The root cause: macOS and Linux bash handle SIGTERM differently when waiting on a foreground child. macOS bash exits promptly. Linux bash defers the signal until the child process finishes on its own. A bash -c "sleep 10" with a 2-second timeout would run for the full 10 seconds on Linux because bash ignored the SIGTERM while waiting for sleep.

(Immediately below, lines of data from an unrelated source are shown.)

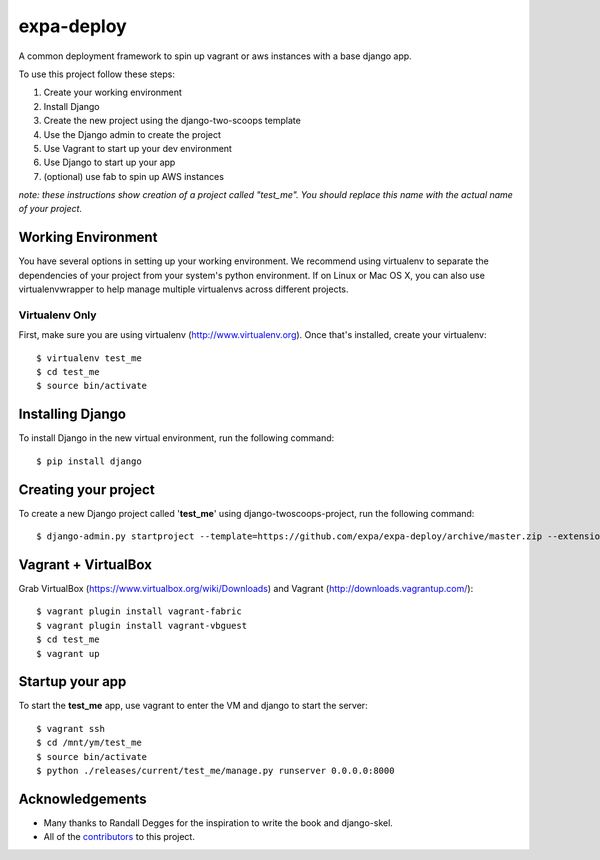 ========================
expa-deploy
========================

A common deployment framework to spin up vagrant or aws instances with a base django app.

To use this project follow these steps:

#. Create your working environment
#. Install Django
#. Create the new project using the django-two-scoops template
#. Use the Django admin to create the project
#. Use Vagrant to start up your dev environment
#. Use Django to start up your app
#. (optional) use fab to spin up AWS instances

*note: these instructions show creation of a project called "test_me".  You
should replace this name with the actual name of your project.*

Working Environment
===================

You have several options in setting up your working environment.  We recommend
using virtualenv to separate the dependencies of your project from your system's
python environment.  If on Linux or Mac OS X, you can also use virtualenvwrapper to help manage multiple virtualenvs across different projects.

Virtualenv Only
---------------

First, make sure you are using virtualenv (http://www.virtualenv.org). Once
that's installed, create your virtualenv::

    $ virtualenv test_me
    $ cd test_me
    $ source bin/activate

Installing Django
=================

To install Django in the new virtual environment, run the following command::

    $ pip install django

Creating your project
=====================

To create a new Django project called '**test_me**' using
django-twoscoops-project, run the following command::

    $ django-admin.py startproject --template=https://github.com/expa/expa-deploy/archive/master.zip --extension=py,rst,html --name=deploy/*,Vagrantfile test_me

Vagrant + VirtualBox
====================

Grab VirtualBox (https://www.virtualbox.org/wiki/Downloads) and Vagrant (http://downloads.vagrantup.com/)::

    $ vagrant plugin install vagrant-fabric
    $ vagrant plugin install vagrant-vbguest
    $ cd test_me
    $ vagrant up

Startup your app
====================
To start the **test_me** app, use vagrant to enter the VM and django to start the server::

    $ vagrant ssh
    $ cd /mnt/ym/test_me
    $ source bin/activate
    $ python ./releases/current/test_me/manage.py runserver 0.0.0.0:8000

Acknowledgements
================

- Many thanks to Randall Degges for the inspiration to write the book and django-skel.
- All of the contributors_ to this project.

.. _contributors: https://github.com/twoscoops/django-twoscoops-project/blob/master/CONTRIBUTORS.txt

The fix came in two parts. First, process.interrupt() replaced process.terminate() — SIGINT instead of SIGTERM. Bash forwards SIGINT to the child process group on both platforms. Second, the timeout detection itself changed from signal-based to elapsed-time:
let startTime = DispatchTime.now()
// ... process runs, timer fires interrupt() if needed ...
process.waitUntilExit()
timer?.cancel()
if let timeout {
let elapsedSeconds =
Double(
DispatchTime.now().uptimeNanoseconds - startTime.uptimeNanoseconds
) / 1_000_000_000
if elapsedSeconds >= timeout {
throw ShellExecutorError.timeout(seconds: Int(timeout))
}
}
The original detection checked process.terminationReason == .uncaughtSignal && process.terminationStatus == SIGTERM — a check that was fragile across platforms and depended on bash’s specific signal-handling behavior. Wall-clock comparison is platform-independent and unambiguous: if the process took longer than the timeout, it was terminated.
Taking it for a spin
Let’s build and run:
swift build && swift run claude
Try: Run "sleep 5 && echo done" in the background, then create a file called hello.txt with "world" in it. Watch the tool calls — the agent should call background_run, get a job ID back immediately, then proceed to create the file without waiting. A few seconds later, when the sleep finishes, the [background] 1 result(s) injected message should appear as the drain fires before the next API call.
For something more realistic: Run the test suite in the background with "swift test" and while it runs, read Package.swift and summarize the dependencies. The agent works on the summary while the tests execute in parallel. When the tests finish, the results appear in the model’s next context window.
To see the check tool: Start three background tasks: "sleep 2", "sleep 4", "sleep 6". Then check all background jobs. The first check should show a mix of completed and running jobs. A second check a few seconds later should show all three completed.
The capstone: 14 tools, one loop
We’ve reached the end of the series. Let’s take stock of what we’ve built.
The agent now has 14 tools across eight stages: bash, read_file, write_file, edit_file, todo, agent, load_skill, compact, task_create, task_update, task_list, task_get, background_run, background_check. It can run shell commands, manipulate files, track its own work, delegate to subagents, load specialized knowledge, compress its memory, plan with a dependency graph, and execute slow commands in the background. The Agent type grew from a placeholder caseless enum in stage 0 to 849 lines — and the while true loop at its center is structurally unchanged from the first guide.
That’s the thesis we set out to test. Claude Code’s effectiveness comes from architectural restraint: a small set of excellent tools, thin orchestration, and heavy reliance on the model. The loop is the invariant — API call, check stop reason, process tool uses, append results, repeat. Every new capability was added the same way: define the tool, write the handler, add an entry to the dispatch dictionary. The loop never needed a new branch, a new state machine, or a different control flow. New behaviors arrived as injection points around the loop — nag reminders after tool processing, compaction before the API call, background drain alongside it — but the kernel itself held steady.
The one actor in the codebase exists because one type genuinely needed concurrent access to shared state. Everything else — classes, structs, enums — uses the simplest concurrency model that works. No over-architecture, no speculative abstractions, no framework. Just a loop, a dictionary, and a model that knows what to do with the tools it’s given. Thanks for reading!